_PROBLEM REQUIREMENTS_. Arrange the records below as a Markdown table with two columns, Row and Line, giving each line its own numbered row and skipping any blank lines. Leave the pictures out of the answer.

_DATA_.
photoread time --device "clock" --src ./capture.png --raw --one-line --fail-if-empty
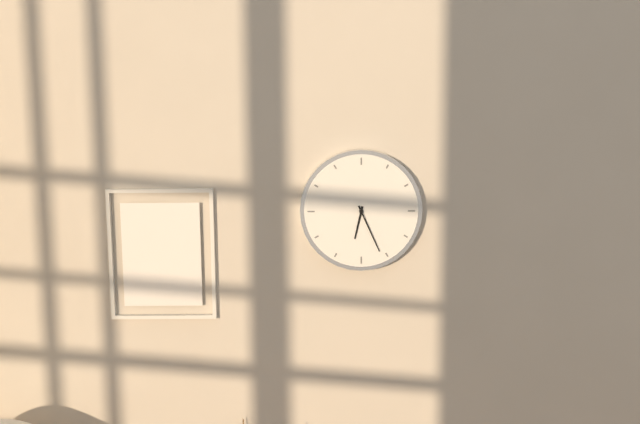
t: 6:26
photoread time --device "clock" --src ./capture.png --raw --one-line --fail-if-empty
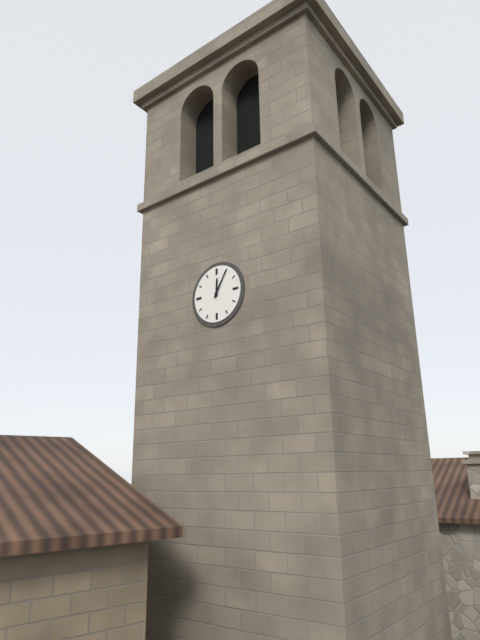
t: 12:05
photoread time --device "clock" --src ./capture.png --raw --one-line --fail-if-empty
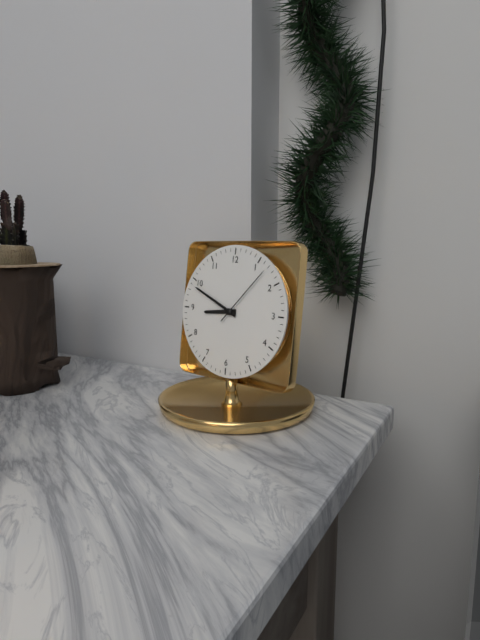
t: 8:49:07
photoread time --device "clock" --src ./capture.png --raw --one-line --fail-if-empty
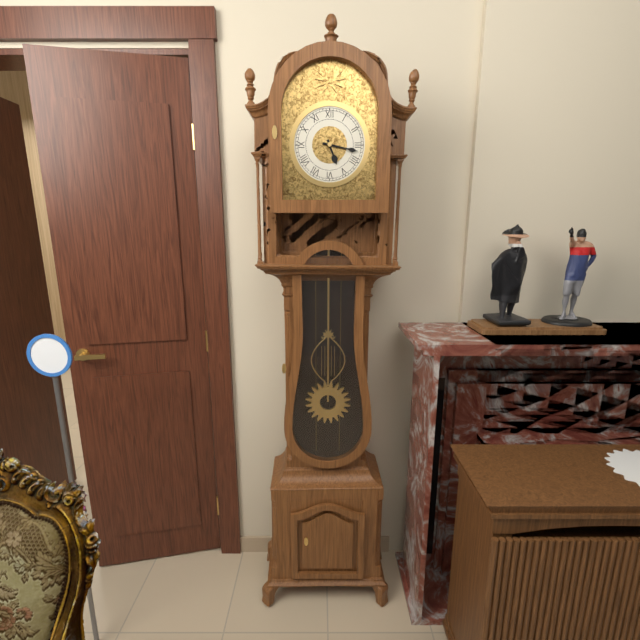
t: 5:17
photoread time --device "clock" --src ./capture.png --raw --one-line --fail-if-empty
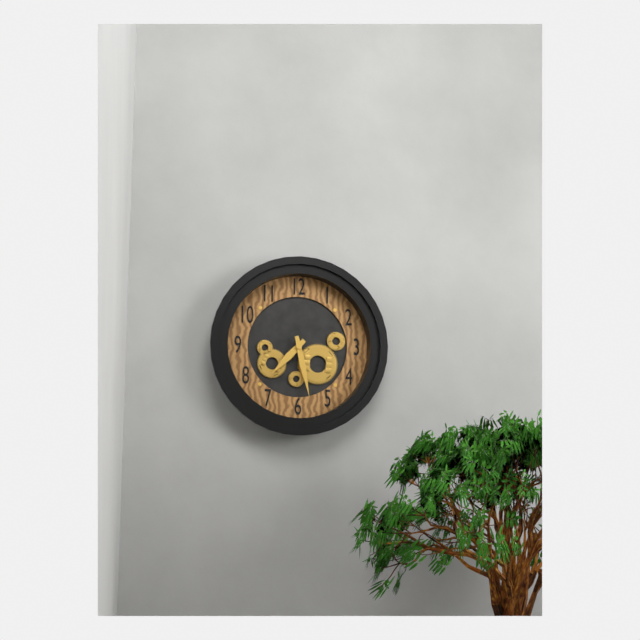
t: 7:28
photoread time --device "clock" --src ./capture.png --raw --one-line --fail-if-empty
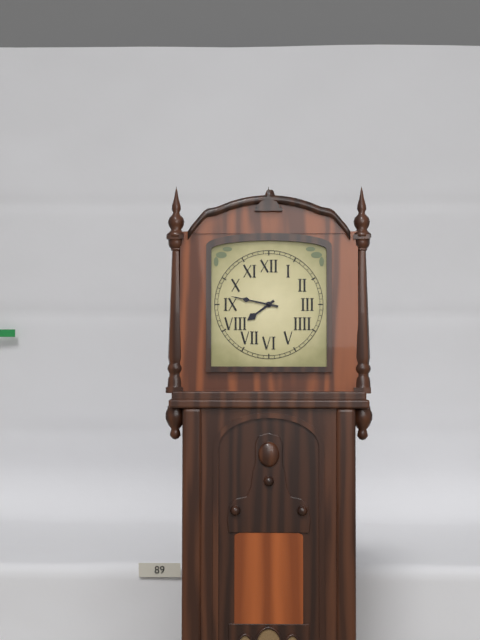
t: 7:47
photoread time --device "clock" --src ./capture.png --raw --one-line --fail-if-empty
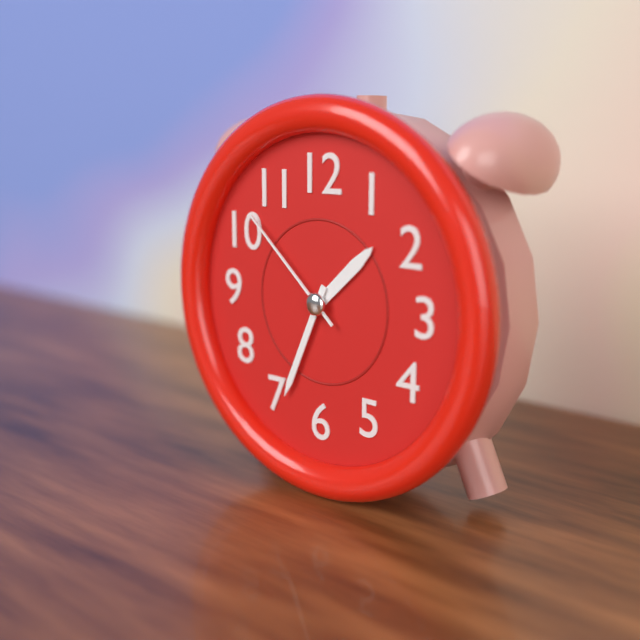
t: 1:34:52
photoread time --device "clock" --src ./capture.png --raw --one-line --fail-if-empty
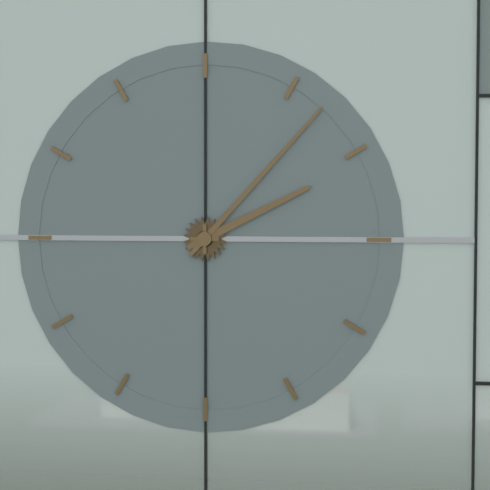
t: 2:07
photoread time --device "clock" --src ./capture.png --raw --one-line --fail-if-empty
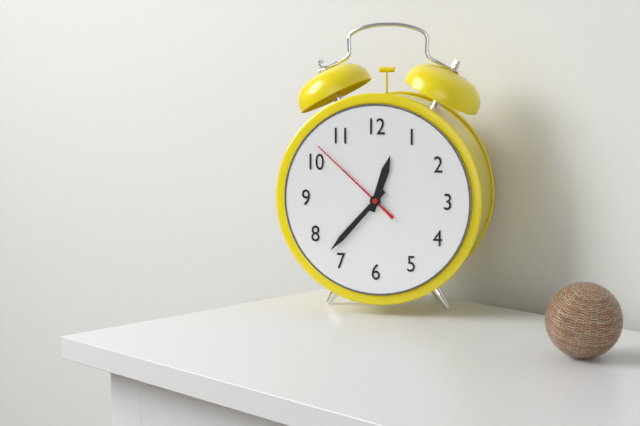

_COMPLETED EXERCISE_.
| Row | Line |
|---|---|
| 1 | photoread time --device "clock" --src ./capture.png --raw --one-line --fail-if-empty |
| 2 | t: 6:26 |
| 3 | photoread time --device "clock" --src ./capture.png --raw --one-line --fail-if-empty |
| 4 | t: 12:05 |
| 5 | photoread time --device "clock" --src ./capture.png --raw --one-line --fail-if-empty |
| 6 | t: 8:49:07 |
| 7 | photoread time --device "clock" --src ./capture.png --raw --one-line --fail-if-empty |
| 8 | t: 5:17 |
| 9 | photoread time --device "clock" --src ./capture.png --raw --one-line --fail-if-empty |
| 10 | t: 7:28 |
| 11 | photoread time --device "clock" --src ./capture.png --raw --one-line --fail-if-empty |
| 12 | t: 7:47 |
| 13 | photoread time --device "clock" --src ./capture.png --raw --one-line --fail-if-empty |
| 14 | t: 1:34:52 |
| 15 | photoread time --device "clock" --src ./capture.png --raw --one-line --fail-if-empty |
| 16 | t: 2:07 |
| 17 | photoread time --device "clock" --src ./capture.png --raw --one-line --fail-if-empty |